*** Opening Records supplied ***

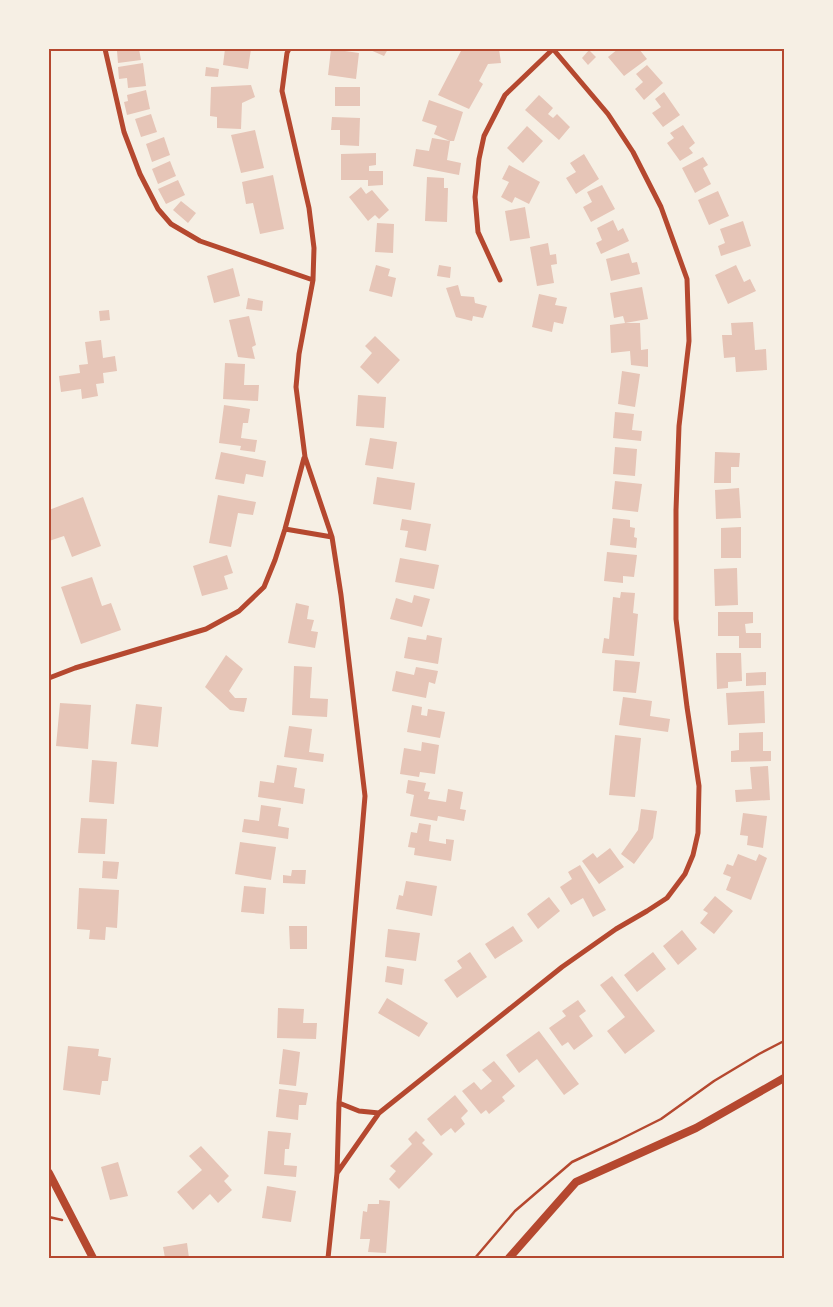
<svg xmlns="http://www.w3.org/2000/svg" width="833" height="1307" font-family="Montserrat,sans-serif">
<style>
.building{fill:#e6c5b7}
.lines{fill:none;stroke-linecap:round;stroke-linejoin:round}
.path{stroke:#b5482f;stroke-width:2.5}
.minor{stroke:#b5482f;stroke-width:5}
.tertiary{stroke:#b5482f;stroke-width:8}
.neatline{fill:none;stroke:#b5482f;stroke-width:2}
</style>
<rect width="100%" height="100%" fill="#f6efe4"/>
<path class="building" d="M123,49H139L141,60L118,63L117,51Z
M225,49H251L248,69L223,65Z
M331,49L359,53L356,79L328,75Z
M368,49H388L384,56Z
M462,49L483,50L499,49L501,63L488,64L479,81L483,84L469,109L438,95Z
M618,49H639L647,59L624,76L608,57Z
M589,50L596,57L588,65L582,58Z
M143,63L146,86L128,88L127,78L119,79L118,67Z
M647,65L663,83L644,100L635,89L643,82L636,74Z
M206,67L219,69L218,77L205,76Z
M251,85L255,97L242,103L241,129L217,128V117L210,116L211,87Z
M335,87H360V106H335Z
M146,90L150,109L127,115L124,102L128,101L127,95Z
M664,92L680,115L663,127L652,113L661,107L655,99Z
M539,95L553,108L548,114L553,118L557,114L570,127L559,140L525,110Z
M429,100L463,112L454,141H450L434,134L437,126L422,121Z
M151,114L157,132L141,137L135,119Z
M332,117L360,118L359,146L340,145V130H331Z
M683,125L695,143L689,148L693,153L680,161L667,143L674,138L670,133Z
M527,126L543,141L523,163L507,148Z
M255,130L264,168L241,173L231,135Z
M164,137L170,155L152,162L146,144Z
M432,138L450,141L447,160L461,163L459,175L413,166L416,149L429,151Z
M376,153V165L369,166V171H383V185L368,186V180H341V154Z
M584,154L599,179L576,194L566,178L576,172L570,163Z
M703,157L708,165L703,168L711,184L695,193L682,168Z
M170,161L176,176L158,184L152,169Z
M509,165L540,182L529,204L515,197L512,203L501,197L509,182L502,179Z
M273,175L284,229L260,234L253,203L246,204L242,182Z
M427,177L444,178V188H448L447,222L425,221Z
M178,180L185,195L166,204L158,189Z
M602,185L615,209L591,222L583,207L592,202L587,192Z
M361,187L366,194L372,190L389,210L379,219L375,215L368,221L349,197Z
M718,191L729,216L709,225L698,200Z
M181,201L196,213L188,223L173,210Z
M525,207L530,238L510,241L505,211Z
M613,220L618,231L623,228L629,241L601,254L596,243L602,240L597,228Z
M743,221L751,246L721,256L718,246L725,243L720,229Z
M377,223L394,224L393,253L375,252Z
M548,243L550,255L556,254L557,264L551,265L554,283L537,286L530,247Z
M629,253L632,263L637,262L640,274L611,281L606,259Z
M376,265L390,269L388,276L396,278L392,297L369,291Z
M439,265L451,267L450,278L437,276Z
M736,265L744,282L750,279L756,291L728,304L715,275Z
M233,268L240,296L214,303L207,276Z
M458,285L461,296L474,297L475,303L487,306L483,318L473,316L472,321L456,317L446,288Z
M642,287L648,319L625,323H640L641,350L648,349V367L631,365L630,351L611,353L610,325L625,323L623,316L614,318L610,293Z
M539,294L557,298L555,305L567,307L563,324L554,322L552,332L532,327Z
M248,298L263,301L262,311L246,309Z
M109,310L110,320L100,321L99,311Z
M249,316L256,345L252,347L255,359L238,357L229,320Z
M753,322L755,350L766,349L767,370L736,372L735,357L724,358L722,335H732L731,323Z
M375,336L400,360L378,384L360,367L372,353L365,346Z
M101,340L103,358L115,356L117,371L103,373L104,383L96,384L98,396L82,399L81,389L61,392L59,376L80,373L79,365L88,364L85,342Z
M225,363L245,364L244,385H259L258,401L223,399Z
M622,371L640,374L635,407L618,404Z
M358,395L386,397L384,428L356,426Z
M224,405L250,409L248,423H243L241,438L257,440L255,452L240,450L241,446L219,443Z
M615,412L634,414L632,430L642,431L641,441L613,438Z
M370,438L397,442L393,469L365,465Z
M615,447L637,449L635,476L613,474Z
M221,452L266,461L263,477L246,474L244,484L215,479Z
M715,452L740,453L739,467H731V483H714Z
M377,477L415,483L411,510L373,504Z
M615,481L642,484L638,512L612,509Z
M739,488L741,518L716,519L715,490Z
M218,495L256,502L253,515L238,513L231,547L209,543Z
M83,497L101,546L72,557L64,536L49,541V510Z
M613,518L630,520V527L635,528L634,537L637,538L636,548L610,545Z
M402,519L431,524L426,551L405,547L408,531L400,530Z
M741,527V558H721V528Z
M607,552L637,555L634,577L623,576V583L604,581Z
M227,555L233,573L224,576L228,589L202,596L193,566Z
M400,558L439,565L434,589L395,582Z
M737,568L738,605L715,606L714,569Z
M92,577L102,606L111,603L121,630L81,644L61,587Z
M621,592L635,593L633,613L638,614L634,656L602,653L604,638L609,639L613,597L620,598Z
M414,595L430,599L422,627L390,619L396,598L412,603Z
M296,603L309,606L307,619L314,620L311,631L318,632L315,648L288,643Z
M718,612H753V623L745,624L746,633H761V648H739V636H718Z
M427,635L442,638L438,664L404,658L408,637L426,640Z
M716,653H741L742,681L728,682V688L717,689Z
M226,655L243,669L229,691L235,698H247L244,712L230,710L205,687Z
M615,660L640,662L636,693L613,691Z
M294,666L312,667L310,698L328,699L327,717L292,715Z
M416,667L438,671L435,684L429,682L426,698L392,691L396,671L414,675Z
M766,672V685L746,686V673Z
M764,691L765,723L728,725L726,693Z
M623,697L652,701L650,716L670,719L668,732L619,725Z
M60,703L91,705L88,749L56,746Z
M136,704L162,707L158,747L131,744Z
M412,705L422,707L421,715L427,716L428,709L445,712L440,738L407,732Z
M289,726L312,729L309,752L324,754L323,762L284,757Z
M763,732V751H771V761L731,762V751L739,750V733Z
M615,735L641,738L635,797L609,795Z
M422,742L439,745L435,774L420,772L419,777L400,774L404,748L421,751Z
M92,760L117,762L114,804L89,802Z
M277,765L297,768L294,787L305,789L303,804L258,797L260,781L274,783Z
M768,766L770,800L736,802L735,790L752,789L750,767Z
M408,780L426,783L424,791L430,792L428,799L446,802L448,789L463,792L460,809L466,810L464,821L438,816L437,821L410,816L414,795L406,793Z
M261,805L281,808L278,826L289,828L288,839L242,832L244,819L259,821Z
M641,809L657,811L653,838L634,864L621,854L638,830Z
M743,813L767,816L763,848L747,845L748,836L740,835Z
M81,818L107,819L105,854L78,853Z
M419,823L431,825L429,841L446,844V839L454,840L451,861L414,855L415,848L408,847L411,832L417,833Z
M240,842L276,847L271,880L235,874Z
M610,848L624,867L599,884L582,861L593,853L597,858Z
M738,854L756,861L759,854L767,858L751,900L726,890L731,877L723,874L727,864L733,866Z
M103,861L119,862L117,879L102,878Z
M580,865L606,910L593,917L583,898L571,905L560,887L572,879L568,872Z
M292,870H306L305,884L283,883V875L291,876Z
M406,881L437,886L432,916L396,909L399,895L403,896Z
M244,886L266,888L264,914L241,912Z
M79,888L119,890L117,928L106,927L105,940L89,939L90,930L77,929Z
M715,896L733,911L714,934L700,923L708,913L703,910Z
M549,897L560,911L538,929L527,914Z
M289,926H307V949H290Z
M513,926L523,941L495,959L485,944Z
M388,929L420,933L416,961L385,957Z
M682,930L697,949L678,965L663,946Z
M470,952L487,977L457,998L444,980L462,968L457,961Z
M653,952L666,969L637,992L624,975Z
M387,966L404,969L402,985L385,982Z
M612,976L655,1031L625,1054L607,1031L625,1017L600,985Z
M387,998L428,1023L419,1037L378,1013Z
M578,1000L586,1011L579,1016L593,1036L574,1050L568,1042L562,1046L549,1028L566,1016L562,1011Z
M278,1008L304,1009L303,1023H317L316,1039L277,1038Z
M539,1031L579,1084L564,1095L537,1059L519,1073L506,1055Z
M68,1046L99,1049L98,1056L111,1058L108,1081H102L100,1095L63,1090Z
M283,1049L300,1052L296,1086L279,1084Z
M494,1061L515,1086L502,1097L505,1101L489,1114L486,1110L481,1114L462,1091L474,1082L481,1090L492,1081L482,1070Z
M279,1089L308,1093L306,1105H299L298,1120L276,1117Z
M455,1095L468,1111L461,1118L465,1124L455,1133L451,1128L441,1136L427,1119Z
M268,1131L291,1133L289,1149H285L284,1165L297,1166L296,1177L264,1174Z
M416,1131L425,1140L422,1143L433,1154L399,1189L389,1179L396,1171L390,1166L412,1144L408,1139Z
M201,1146L229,1176L224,1181L232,1190L218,1203L210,1194L193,1210L177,1192L202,1170L189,1156Z
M118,1162L128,1196L110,1200L101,1167Z
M267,1186L296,1191L291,1222L262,1218Z
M379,1200L390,1201L386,1253L368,1252L370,1239H360L363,1211L367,1212L368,1204H379Z
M187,1243L189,1258H165L163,1247Z"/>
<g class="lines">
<path class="path" d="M49,1217L62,1220
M475,1258L515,1211L572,1162L617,1141L661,1119L714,1081L759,1054L784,1041"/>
<path class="minor" d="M105,49L124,132L140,174L158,209L171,224L200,241L313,280
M289,49L287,53L282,91L309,208L314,248L313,280L299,354L296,387L305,457L332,537L341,595L365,796L339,1103L337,1173L328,1258
M500,280L478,232L475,197L479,159L484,136L505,95L553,49
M285,529L332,537
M49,678L75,668L206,629L239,611L264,587L275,560L285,529L304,458
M339,1103L359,1111L379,1113
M337,1173L379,1113L562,967L616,929L647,911L667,898L685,874L693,855L698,833L699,786L687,707L676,619V510L679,426L689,341L687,279L661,207L633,152L608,114L553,49"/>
<path class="tertiary" d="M49,1173L93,1258
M509,1258L576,1182L696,1128L784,1078"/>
</g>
<rect width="833" height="1307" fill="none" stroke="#f6efe4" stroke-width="100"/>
<rect x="50" y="50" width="733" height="1207" class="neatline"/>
</svg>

*** Closing Records supplied ***

Go through the records line by line, and copy each line that holds the string "lines".

.lines{fill:none;stroke-linecap:round;stroke-linejoin:round}
<g class="lines">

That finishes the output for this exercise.